◆ **What needs to be done**: What lines of the data hold the string "Annual"? Pull each one out.

◆ **Records from a dataset**:
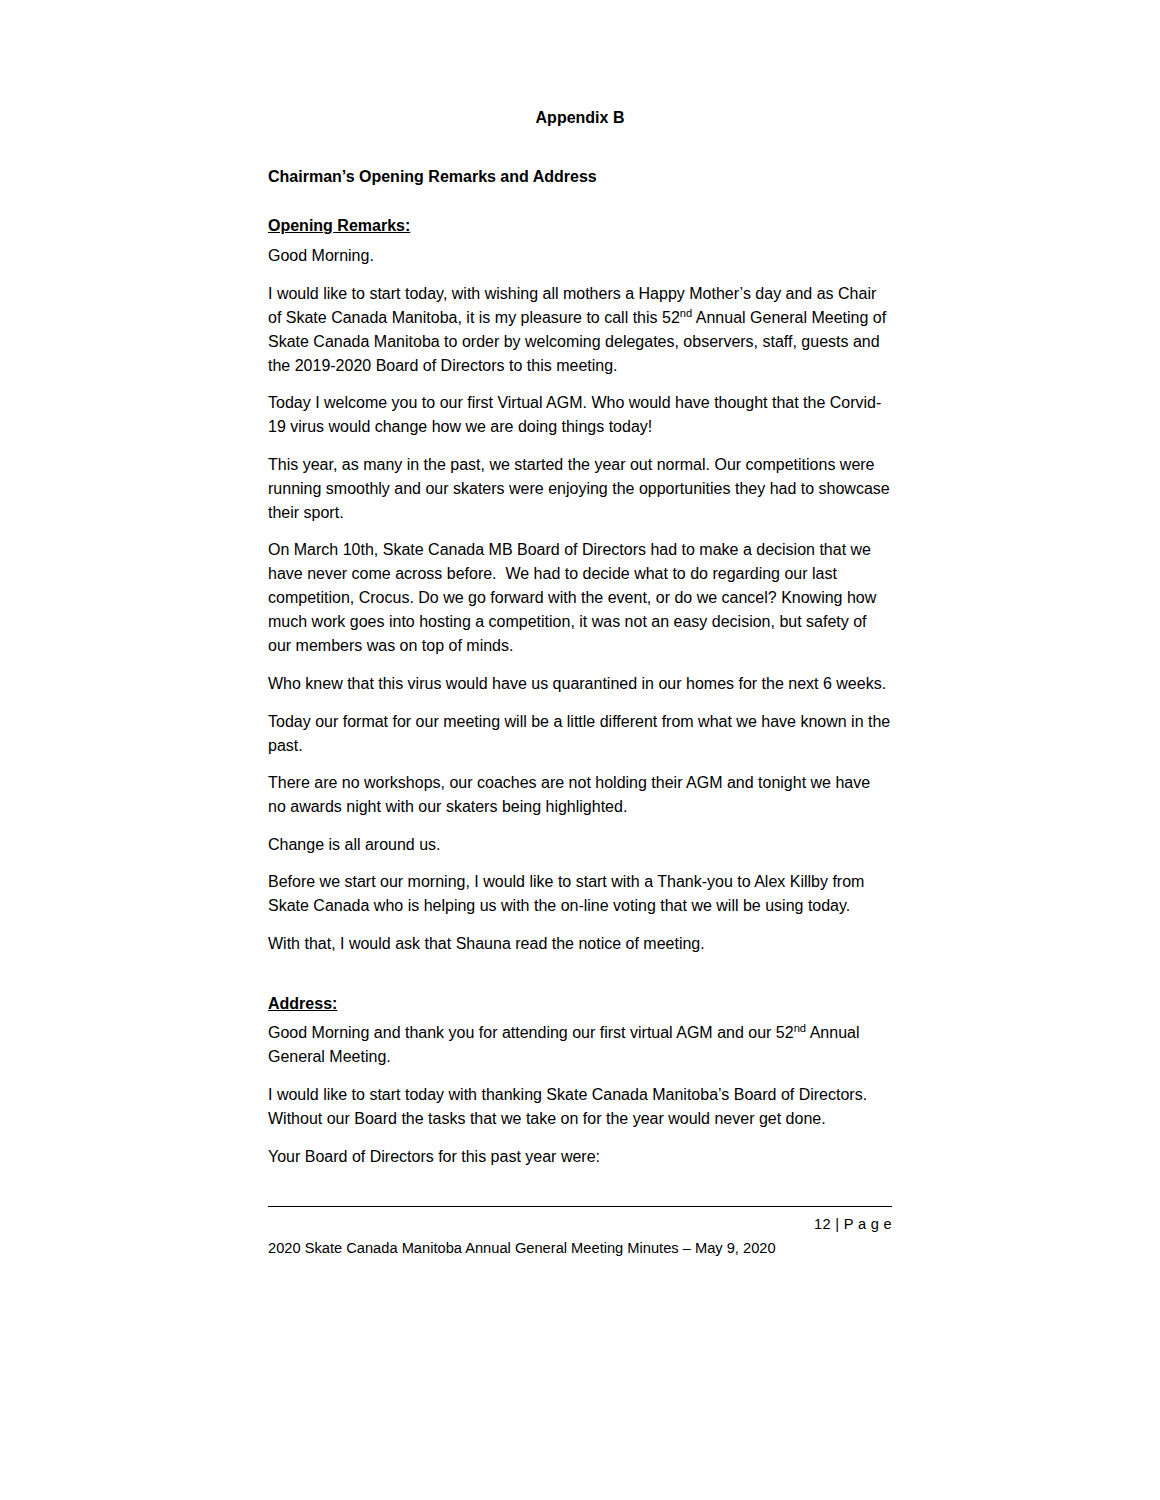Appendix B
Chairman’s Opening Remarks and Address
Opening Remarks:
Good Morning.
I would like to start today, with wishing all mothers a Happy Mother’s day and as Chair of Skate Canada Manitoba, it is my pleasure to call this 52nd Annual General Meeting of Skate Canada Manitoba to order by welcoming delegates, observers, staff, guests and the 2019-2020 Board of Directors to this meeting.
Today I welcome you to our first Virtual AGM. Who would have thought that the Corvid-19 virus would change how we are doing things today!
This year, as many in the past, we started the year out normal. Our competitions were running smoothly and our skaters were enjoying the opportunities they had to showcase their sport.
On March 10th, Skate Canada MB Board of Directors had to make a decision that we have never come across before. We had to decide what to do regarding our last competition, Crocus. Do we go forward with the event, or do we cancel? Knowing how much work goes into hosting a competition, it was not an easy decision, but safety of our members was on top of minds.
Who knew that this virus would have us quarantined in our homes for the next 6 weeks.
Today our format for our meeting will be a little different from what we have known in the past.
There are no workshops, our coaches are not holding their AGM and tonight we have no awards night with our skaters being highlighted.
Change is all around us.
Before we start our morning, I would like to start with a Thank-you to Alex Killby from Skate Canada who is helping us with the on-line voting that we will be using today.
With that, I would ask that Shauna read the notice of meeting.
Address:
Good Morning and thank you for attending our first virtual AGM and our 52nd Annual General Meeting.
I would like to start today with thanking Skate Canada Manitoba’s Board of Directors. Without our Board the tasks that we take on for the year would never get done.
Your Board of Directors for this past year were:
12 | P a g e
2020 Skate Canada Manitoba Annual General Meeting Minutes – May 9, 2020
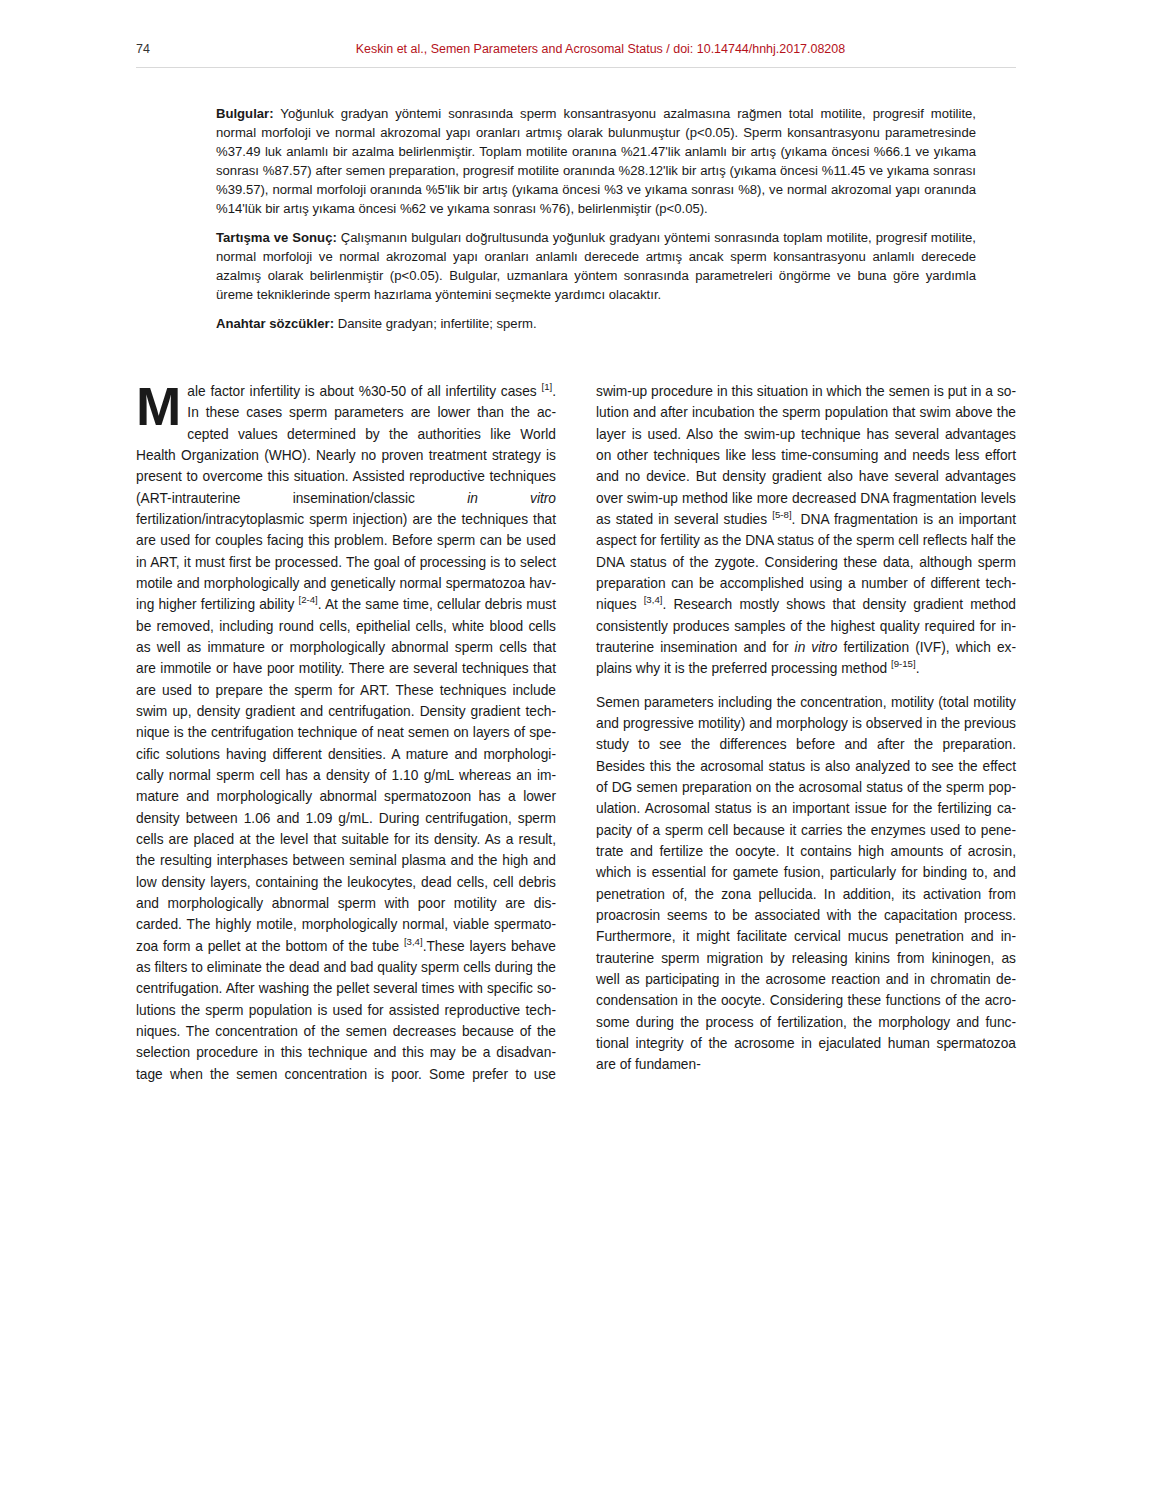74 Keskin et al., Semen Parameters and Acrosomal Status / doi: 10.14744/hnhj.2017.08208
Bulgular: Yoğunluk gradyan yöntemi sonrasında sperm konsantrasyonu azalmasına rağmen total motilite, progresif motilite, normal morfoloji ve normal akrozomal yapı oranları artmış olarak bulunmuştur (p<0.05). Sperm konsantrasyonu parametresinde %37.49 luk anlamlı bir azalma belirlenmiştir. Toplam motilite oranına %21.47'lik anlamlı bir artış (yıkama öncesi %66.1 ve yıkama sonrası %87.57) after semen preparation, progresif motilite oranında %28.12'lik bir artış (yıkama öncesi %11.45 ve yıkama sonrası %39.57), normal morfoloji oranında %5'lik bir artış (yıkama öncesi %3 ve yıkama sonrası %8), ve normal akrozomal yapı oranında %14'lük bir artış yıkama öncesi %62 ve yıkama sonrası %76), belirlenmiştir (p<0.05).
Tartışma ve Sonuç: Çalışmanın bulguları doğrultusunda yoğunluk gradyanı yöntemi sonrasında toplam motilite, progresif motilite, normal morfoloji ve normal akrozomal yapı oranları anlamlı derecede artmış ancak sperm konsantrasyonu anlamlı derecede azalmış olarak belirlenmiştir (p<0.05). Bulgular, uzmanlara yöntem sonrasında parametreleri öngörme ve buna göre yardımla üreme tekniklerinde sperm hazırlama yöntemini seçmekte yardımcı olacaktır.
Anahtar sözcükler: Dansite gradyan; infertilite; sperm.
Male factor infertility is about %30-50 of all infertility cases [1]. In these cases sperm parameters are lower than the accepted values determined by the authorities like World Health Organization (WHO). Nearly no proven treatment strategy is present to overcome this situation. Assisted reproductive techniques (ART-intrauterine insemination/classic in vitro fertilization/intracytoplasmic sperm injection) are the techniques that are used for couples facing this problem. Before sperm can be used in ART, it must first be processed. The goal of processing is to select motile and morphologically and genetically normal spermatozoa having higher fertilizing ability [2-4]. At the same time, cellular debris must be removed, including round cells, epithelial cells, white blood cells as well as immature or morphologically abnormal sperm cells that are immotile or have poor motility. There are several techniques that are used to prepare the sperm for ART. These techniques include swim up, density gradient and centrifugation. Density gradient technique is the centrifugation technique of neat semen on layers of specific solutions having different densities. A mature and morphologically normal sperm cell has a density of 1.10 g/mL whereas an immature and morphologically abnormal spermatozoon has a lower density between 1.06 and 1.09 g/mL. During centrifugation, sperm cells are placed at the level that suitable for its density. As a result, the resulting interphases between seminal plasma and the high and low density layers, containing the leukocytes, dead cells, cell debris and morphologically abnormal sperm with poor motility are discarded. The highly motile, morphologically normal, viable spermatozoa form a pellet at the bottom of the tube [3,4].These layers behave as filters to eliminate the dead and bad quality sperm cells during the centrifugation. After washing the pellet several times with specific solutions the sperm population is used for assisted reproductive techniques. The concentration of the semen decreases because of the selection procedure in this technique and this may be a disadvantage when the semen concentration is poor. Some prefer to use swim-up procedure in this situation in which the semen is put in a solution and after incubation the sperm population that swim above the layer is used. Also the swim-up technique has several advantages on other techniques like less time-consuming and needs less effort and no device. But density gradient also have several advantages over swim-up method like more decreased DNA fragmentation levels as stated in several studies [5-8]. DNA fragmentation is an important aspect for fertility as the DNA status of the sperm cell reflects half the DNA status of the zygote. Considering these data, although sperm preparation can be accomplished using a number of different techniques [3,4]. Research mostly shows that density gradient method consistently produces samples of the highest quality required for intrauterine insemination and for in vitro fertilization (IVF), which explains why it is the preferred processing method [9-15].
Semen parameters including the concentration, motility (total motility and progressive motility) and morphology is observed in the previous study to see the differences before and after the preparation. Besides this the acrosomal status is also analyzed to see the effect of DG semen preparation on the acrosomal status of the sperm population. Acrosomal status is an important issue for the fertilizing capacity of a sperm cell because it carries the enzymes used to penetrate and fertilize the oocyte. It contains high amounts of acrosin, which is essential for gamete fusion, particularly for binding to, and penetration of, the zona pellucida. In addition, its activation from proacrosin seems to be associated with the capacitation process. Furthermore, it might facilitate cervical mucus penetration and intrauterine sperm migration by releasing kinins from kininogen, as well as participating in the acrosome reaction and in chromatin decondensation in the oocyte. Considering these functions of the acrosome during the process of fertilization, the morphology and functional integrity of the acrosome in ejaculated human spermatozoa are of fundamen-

◆ **Exercise solution**:
I would like to start today, with wishing all mothers a Happy Mother’s day and as Chair of Skate Canada Manitoba, it is my pleasure to call this 52nd Annual General Meeting of Skate Canada Manitoba to order by welcoming delegates, observers, staff, guests and the 2019-2020 Board of Directors to this meeting.
Good Morning and thank you for attending our first virtual AGM and our 52nd Annual General Meeting.
2020 Skate Canada Manitoba Annual General Meeting Minutes – May 9, 2020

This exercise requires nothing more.